57% increase in Backoff malware from August to September

Damballa released a new report highlighting the extent to which malware infections, such as Backoff malware, are able to bypass network prevention controls. The report reveals the ongoing challenges faced by security teams in managing a mountain of security events and the positive impact of taking measures which can identify the true positives within these alerts.

The report addresses one of the biggest challenges facing IT Security teams, that of identifying the genuine attacks – the ‘true positives’ – in amongst the mountain of security alerts. During Q3 2014, Damballa observed that the ‘noisiest’ enterprises experienced some 138,000 events in a day; a 32% increase from Q2 2014, with customers experiencing an average of 37 infected devices a day.

Encouragingly, however, researchers observed a 40% reduction in daily infections, compared with the previous quarter, amongst customers who proactively remediated assets presented as true positives – with automatic incident detection through evidence correlation, true positive confirmation and risk ranking.

During Q3 2014, in environments where POS traffic is inspected, Damballa detected a massive 57% increase in infections of Backoff from August to September and a 27% increase from September to the end of the month. Backoff, a new breed of extremely targeted POS malware, is reported to have infected 1,000 businesses including Kmart and Dairy Queen.

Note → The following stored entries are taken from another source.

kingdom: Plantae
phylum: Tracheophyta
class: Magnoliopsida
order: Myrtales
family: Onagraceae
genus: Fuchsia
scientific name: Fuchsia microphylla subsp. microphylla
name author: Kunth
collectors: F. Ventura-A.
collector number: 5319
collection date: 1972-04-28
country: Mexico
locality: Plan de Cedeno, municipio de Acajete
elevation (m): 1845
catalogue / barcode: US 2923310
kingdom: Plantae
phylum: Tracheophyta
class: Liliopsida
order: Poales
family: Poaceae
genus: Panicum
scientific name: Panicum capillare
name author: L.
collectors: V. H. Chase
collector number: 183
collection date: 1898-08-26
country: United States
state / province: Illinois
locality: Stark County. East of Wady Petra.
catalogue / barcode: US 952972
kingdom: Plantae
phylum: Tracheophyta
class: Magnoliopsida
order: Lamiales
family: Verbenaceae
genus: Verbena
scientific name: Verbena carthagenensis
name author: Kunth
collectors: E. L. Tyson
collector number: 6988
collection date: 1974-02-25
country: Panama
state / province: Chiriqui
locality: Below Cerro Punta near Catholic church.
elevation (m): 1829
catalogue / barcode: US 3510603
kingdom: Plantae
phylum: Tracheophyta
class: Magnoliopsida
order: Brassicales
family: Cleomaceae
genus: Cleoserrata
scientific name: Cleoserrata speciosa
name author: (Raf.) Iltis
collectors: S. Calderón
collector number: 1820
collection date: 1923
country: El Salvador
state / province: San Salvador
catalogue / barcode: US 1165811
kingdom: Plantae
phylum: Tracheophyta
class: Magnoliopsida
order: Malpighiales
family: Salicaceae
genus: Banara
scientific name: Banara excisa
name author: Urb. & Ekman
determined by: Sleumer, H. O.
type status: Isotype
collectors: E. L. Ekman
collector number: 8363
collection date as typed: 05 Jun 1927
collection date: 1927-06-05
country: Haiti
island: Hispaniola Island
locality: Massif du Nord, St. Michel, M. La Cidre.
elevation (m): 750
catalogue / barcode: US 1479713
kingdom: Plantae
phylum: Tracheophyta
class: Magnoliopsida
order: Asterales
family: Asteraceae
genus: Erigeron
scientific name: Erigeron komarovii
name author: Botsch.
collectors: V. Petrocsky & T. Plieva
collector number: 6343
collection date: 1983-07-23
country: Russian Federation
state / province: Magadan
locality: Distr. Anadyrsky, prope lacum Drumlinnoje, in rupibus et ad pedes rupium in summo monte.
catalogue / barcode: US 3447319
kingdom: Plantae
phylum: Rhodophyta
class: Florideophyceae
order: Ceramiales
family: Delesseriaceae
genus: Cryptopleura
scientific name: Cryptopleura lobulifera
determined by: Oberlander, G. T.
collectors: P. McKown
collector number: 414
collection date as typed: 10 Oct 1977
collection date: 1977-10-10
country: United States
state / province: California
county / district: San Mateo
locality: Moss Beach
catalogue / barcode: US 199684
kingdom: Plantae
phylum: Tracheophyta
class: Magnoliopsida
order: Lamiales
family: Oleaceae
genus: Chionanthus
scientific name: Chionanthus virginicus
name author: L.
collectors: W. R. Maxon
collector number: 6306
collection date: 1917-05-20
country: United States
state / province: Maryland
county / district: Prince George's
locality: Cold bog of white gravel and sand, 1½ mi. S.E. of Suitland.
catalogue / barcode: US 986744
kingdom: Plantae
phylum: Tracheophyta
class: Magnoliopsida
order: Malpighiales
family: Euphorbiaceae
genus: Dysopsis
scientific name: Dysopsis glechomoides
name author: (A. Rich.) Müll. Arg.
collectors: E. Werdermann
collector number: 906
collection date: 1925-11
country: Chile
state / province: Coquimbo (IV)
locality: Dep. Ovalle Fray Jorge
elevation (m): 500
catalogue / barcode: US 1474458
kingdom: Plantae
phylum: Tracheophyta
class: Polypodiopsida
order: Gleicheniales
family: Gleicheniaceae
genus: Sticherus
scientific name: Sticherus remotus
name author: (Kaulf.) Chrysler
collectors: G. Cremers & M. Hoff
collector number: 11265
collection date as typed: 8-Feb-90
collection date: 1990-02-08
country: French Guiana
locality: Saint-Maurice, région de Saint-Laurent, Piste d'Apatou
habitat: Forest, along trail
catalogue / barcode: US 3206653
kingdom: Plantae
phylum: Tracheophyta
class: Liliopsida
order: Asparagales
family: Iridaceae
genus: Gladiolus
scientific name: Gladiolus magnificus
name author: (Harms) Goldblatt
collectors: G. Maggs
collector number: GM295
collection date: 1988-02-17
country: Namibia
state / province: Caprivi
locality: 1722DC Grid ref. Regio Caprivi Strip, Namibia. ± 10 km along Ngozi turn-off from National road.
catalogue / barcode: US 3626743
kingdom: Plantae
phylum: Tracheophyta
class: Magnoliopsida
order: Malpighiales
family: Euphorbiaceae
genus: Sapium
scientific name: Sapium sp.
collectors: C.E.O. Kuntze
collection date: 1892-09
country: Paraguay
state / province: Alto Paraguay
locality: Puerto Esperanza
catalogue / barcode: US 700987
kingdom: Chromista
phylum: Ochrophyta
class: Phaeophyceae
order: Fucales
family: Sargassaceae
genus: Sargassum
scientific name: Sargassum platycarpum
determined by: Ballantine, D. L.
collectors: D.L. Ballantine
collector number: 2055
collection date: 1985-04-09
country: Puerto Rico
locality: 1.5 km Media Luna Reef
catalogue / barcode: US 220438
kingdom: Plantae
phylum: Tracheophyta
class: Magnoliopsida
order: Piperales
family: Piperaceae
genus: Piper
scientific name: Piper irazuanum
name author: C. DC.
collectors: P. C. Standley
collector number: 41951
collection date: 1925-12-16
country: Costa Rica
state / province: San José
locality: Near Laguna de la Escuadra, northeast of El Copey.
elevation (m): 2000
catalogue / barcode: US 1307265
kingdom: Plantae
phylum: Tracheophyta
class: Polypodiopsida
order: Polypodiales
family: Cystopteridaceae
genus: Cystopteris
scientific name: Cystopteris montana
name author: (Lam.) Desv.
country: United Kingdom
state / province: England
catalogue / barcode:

The increase is notable as it highlights that the malware had bypassed network prevention controls and was active, yet hidden, in the network.

This spike in POS malware activity also underscores the need for enterprises to ensure that POS traffic is visible either through a centralized network or site-to-site VPN so that advanced threat detection systems can quickly detect hidden network infections.

Brian Foster Damballa CTO comments: “Fundamentally, these figures show that prevention controls cannot stop malware infections. POS malware and other advanced threats can, and will, get through so we can’t simply build the walls around the network higher. And for security teams, faced with the trawling through a tsunami of events every day, manually correlating these to find the ‘true positives’ is simply not feasible.

He continues: “Instead, organizations need to focus on building better intelligence to know where the real threats are. The encouraging news is that automatically correlating evidence, can have a significant impact in reducing the number of infected devices within the network. We’d advise enterprises to be prepared, to get ahead by assuming that they will be compromised, and take proactive measures to be ready to remediate.”